When plaque is illuminated by halogen or laser light from a fiber-optic probe tuned to the NIR wavelength, some of the light is absorbed by the plaque, but most is scattered back. Once captured by a receptor, scattered photonic energy is dissected into different wavelengths.

“We have these absorbent peaks that usually are produced by combinations of fundamental bonds, like carbon-hydrogen, carbon-carbon, and carbon-oxygen. These bonds actually stretch with light and induce these peaks,” said Moreno, an assistant professor at the University of Kentucky, where the research is being conducted.

The technique has demonstrated high sensitivity and specificity for identifying vulnerable plaque in laboratory and animal studies. Moreno expects to begin human studies by the end of this year. Down the road, researchers are planning to conduct a 1000-patient trial to gauge how successful NIR spectroscopy is in predicting clinical outcomes, not just in patients at risk for plaque rupture but also for a related condition known as plaque erosion.

Erosion is a thrombotic process in which the plaque appears more stable than it really is. The plaque is not filled with lipid and the fibrous cap remains intact. The endothelium is worn away, however, exposing the intima to blood. Erosion is believed to account for 40% to 50% of plaque thrombosis, particularly in young women and smokers.

“We will follow those patients that we thought had stable plaques,” Moreno said. “Some of these patients will evolve with an acute syndrome, and the NIR signal could be analyzed retrospectively to finally detect a plaque that is not only vulnerable for disruption but also vulnerable for erosion and thrombosis.”

Hot Plaque

Inflammation plays a key role in the destabilization of plaque. The coronary arteries don’t have pain fibers, and both swelling and redness can have many other causes, according to Dr.
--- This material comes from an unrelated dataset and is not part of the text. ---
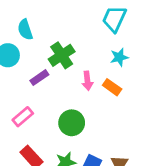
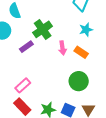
pink rectangle: (23, 117) -> (23, 85), moved
green circle: (72, 123) -> (79, 81), moved

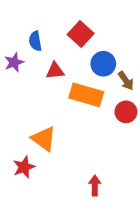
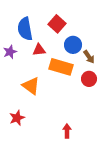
blue semicircle: (35, 41) -> (25, 29), size x1.6
purple star: (14, 62) -> (10, 52), moved
orange triangle: (44, 139) -> (31, 86), moved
S. Ward Casscells III, cardiology chief at the University of Texas Health Science Center in Houston.

“Fortunately, heat remains a valid sign of inflammation in the coronaries—and the heat is more than anyone might have predicted,” Casscells said.
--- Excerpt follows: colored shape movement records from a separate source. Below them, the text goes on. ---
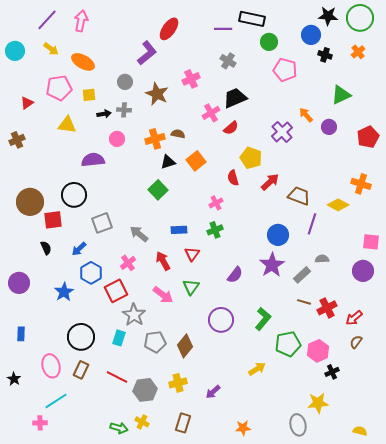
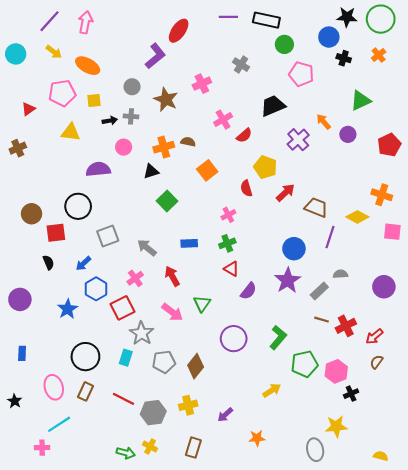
purple line: (223, 29) -> (228, 17), moved
black trapezoid: (235, 98) -> (273, 106), moved
black triangle: (168, 162) -> (151, 171), moved
brown circle: (30, 202) -> (32, 214), size x0.7
pink square: (371, 242) -> (392, 232), moved
red triangle: (192, 254) -> (232, 269), moved, turned -35
orange star: (243, 428) -> (257, 438), moved

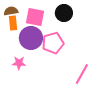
Casscells and his colleagues have analyzed arterial specimens immediately after surgical removal and noted temperature increases in the plaque of up to 2ºC. Heat variation in plaque is correlated most closely with the number and activity of inflammatory cells and the thinness of the fibrous cap. A thick cap acts as an insulator, but a thin cap places inflammatory cells close to the lumen.

To measure the heat generated by inflamed plaque, Dr. Morteza Naghavi, Casscell’s colleague at UT, has led the development of an intravascular thermography catheter equipped with infrared fibers [Fig. 3]. Researchers in Greece have developed a similar device and have demonstrated striking differences in the temperature of plaque between patients with stable angina and those with unstable angina or myocardial infarction.
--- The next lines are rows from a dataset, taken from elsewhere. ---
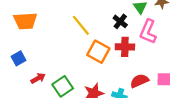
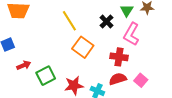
red cross: (125, 47) -> (119, 57), moved
pink square: (164, 79) -> (141, 80), turned 32

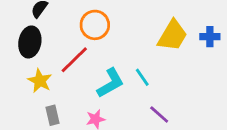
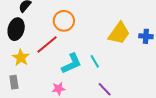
gray rectangle: (53, 115) -> (14, 82), moved

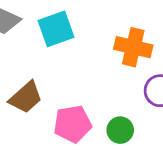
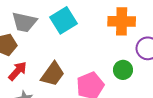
green circle: (120, 130) -> (123, 70), moved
In the future, such catheters may also be used to treat thrombosis-prone lesions—ironically, by heating them even more.

“If you raise the temperature a little bit higher to 41° or 42°C (106° to 108°F), you see that the inflammatory cells, the macrophages, preferentially undergo apoptosis,” Casscells said. “Presumably this is a good thing, since these are the cells that eat through the cap and cause the thrombosis.”